*EXERCISE TEXT*.
*** Block opens ***
3.                  Completion Bonus. In addition to the Fee payable as described in Section 2 above, upon completion of Real Time Platform for Option Portfolio Pro to the Company’s complete and sole satisfaction, Company will pay to Contractor, a completion bonus, in the amount of Forty Thousand Dollars and No/00 U.S. Dollars ($40,000.00).

4.                  Term and Termination. The term of this Agreement is two (2) years at which time it is renewable by the signed written consent of both parties. This Agreement may be terminated (1) by mutual agreement of the two parties, or (2) by one party for the material breach of a term of this Agreement by the other party after providing the breaching party notice of such breach and such breach remaining uncured after thirty (30) days.

5.                  Independent Contractor. Contractor shall be deemed for all purposes to be an independent contractor and not an employee of Company and shall not participate in any employee benefit program of Company by reason of this Agreement or the relationship between the parties created by this Agreement. Company shall not withhold any sums from the payments to be made for social security or other federal, state, or local tax liabilities or contributions, and all withholdings, liabilities, and contributions shall be solely the responsibility of Contractor. As an independent contractor, Contractor shall determine the manner and methods of performing his duties under this Agreement and shall provide all tools necessary for the performance of those duties.

6.                  Contractor Liable for Other Costs. No amounts other than those payable under Sections 2 and 3, and all reasonable and demonstrable expenses, including travel expenses, all of which must be pre-approved by Company and proven with valid receipts or other documentation that Company deems acceptable, will be payable by Company to Contractor. Contractor will be liable for all other expenses or costs or amounts incurred in the performance of this Agreement.

7.                  No Right to Act on Behalf of Company. Contractor shall not participate in any meetings required under this Agreement on behalf of the Company and shall not speak for Company under any circumstance at such meetings or otherwise unless specific authority is provided in writing by Company. Further, Contractor shall have no authority to bind Company in any legal manner, hold itself out as having authority to bind the Company, or hold itself out as an employee, agent, or representative of Company unless specific authority is provided in writing by Company. Contractor shall defend, hold harmless and indemnify Company, and its officers, directors, owners, managers, employees, agents, affiliates, subsidiaries, or other related persons or entities and all heirs, successors, and assigns of such persons or entities from and against any and all costs, expense, damage and liability, including attorney’s fees incurred by Company as a result of Contractor taking any action prohibited under this Section 7.
*** Block closes ***
*DATA EXCERPTS*.
*** Block opens ***
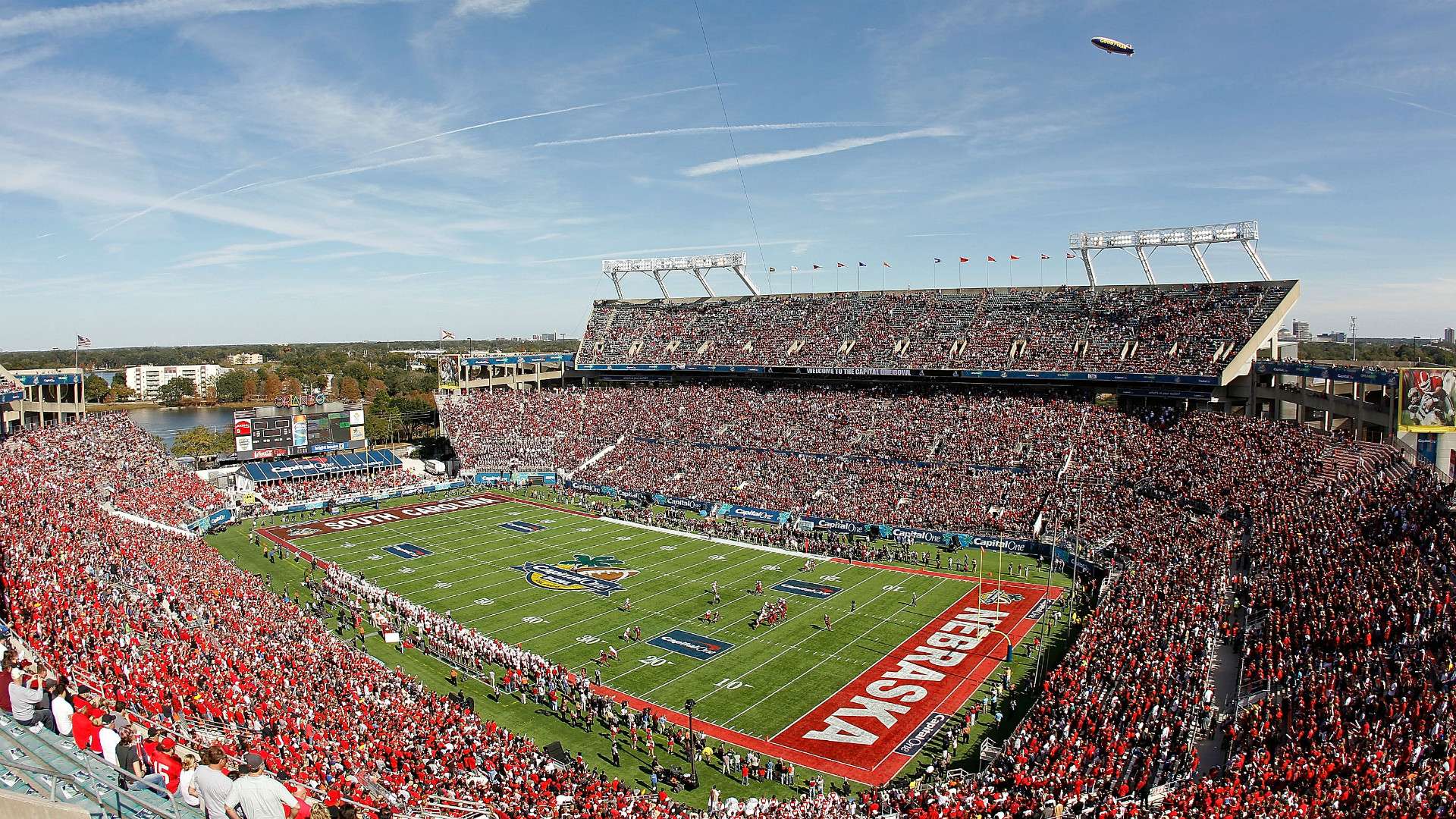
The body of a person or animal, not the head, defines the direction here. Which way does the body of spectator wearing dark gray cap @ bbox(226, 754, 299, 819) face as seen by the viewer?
away from the camera

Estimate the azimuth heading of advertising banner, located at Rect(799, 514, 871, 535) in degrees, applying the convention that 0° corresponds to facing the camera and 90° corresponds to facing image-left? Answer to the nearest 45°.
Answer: approximately 45°

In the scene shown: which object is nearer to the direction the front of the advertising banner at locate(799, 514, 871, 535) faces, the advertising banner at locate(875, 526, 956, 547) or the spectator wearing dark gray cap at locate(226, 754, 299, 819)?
the spectator wearing dark gray cap

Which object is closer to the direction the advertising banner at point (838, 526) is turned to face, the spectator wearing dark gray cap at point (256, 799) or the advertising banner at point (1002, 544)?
the spectator wearing dark gray cap

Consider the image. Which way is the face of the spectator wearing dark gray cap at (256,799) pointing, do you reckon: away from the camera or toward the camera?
away from the camera

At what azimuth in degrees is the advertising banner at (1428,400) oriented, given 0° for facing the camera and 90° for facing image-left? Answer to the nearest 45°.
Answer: approximately 0°

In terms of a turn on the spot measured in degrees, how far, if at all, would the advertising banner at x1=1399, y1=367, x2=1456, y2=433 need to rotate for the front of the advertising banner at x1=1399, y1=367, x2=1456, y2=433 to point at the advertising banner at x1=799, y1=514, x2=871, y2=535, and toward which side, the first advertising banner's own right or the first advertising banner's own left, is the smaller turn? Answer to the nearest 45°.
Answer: approximately 90° to the first advertising banner's own right

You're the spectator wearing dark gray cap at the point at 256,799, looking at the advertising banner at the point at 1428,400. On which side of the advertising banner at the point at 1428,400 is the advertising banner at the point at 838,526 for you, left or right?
left

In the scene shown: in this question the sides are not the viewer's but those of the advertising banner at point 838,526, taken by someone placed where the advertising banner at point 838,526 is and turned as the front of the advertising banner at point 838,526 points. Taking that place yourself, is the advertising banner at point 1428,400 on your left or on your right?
on your left

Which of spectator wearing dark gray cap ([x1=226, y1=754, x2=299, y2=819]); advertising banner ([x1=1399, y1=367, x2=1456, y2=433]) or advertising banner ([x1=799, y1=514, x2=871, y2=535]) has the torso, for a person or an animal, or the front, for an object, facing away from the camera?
the spectator wearing dark gray cap

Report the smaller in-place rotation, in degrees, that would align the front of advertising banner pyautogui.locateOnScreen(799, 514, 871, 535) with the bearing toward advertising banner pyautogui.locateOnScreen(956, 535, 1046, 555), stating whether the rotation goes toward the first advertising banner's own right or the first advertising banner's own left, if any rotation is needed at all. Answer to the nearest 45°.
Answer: approximately 90° to the first advertising banner's own left

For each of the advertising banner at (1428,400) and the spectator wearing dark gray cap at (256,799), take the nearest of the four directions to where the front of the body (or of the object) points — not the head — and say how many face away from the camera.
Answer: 1
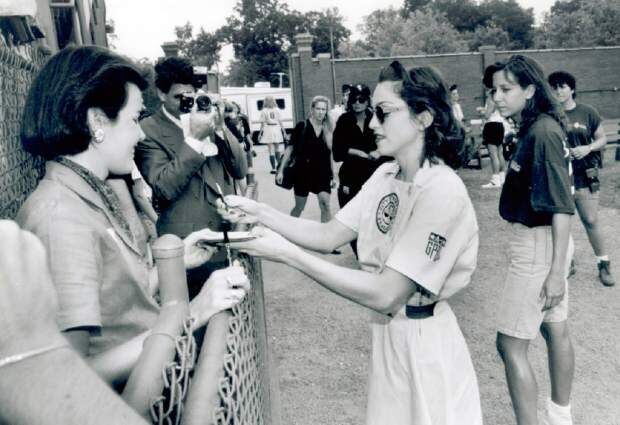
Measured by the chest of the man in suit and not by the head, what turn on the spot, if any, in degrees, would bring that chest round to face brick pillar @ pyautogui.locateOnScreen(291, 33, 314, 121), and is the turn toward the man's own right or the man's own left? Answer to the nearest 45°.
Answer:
*** Block closes ***
*YOUR TASKS*.
1. Reproduce the part of the contractor agreement starting with "6.                  Contractor Liable" and going on through "of this Agreement.", word for word.
2. Resume the contractor agreement after its final sentence and write the text that follows.

*TASK-BY-TASK OUTPUTS*.
1.
6.                  Contractor Liable for Other Costs. No amounts other than those payable under Sections 2 and 3, and all reasonable and demonstrable expenses, including travel expenses, all of which must be pre-approved by Company and proven with valid receipts or other documentation that Company deems acceptable, will be payable by Company to Contractor. Contractor will be liable for all other expenses or costs or amounts incurred in the performance of this Agreement.

2.
8.                  Other Support/Reimbursement. Company shall be under no obligation to supply Contractor with office space, secretarial assistance, or other assistance or support services.

9.                  Assignment; Subcontracting; Employees. Contractor shall not subcontract or assign this Agreement or any Service or part of Service under this Agreement to any other person or entity. If any such assignment or subcontracting occurs, Company shall have the right to

 
 

 

terminate this Agreement and may, at its sole option, determine that this Agreement is null and void. Further, Contractor shall not hire any employee or allow any current employees to perform the Services described hereunder. All Services shall be completed solely by Contractor in his individual capacity.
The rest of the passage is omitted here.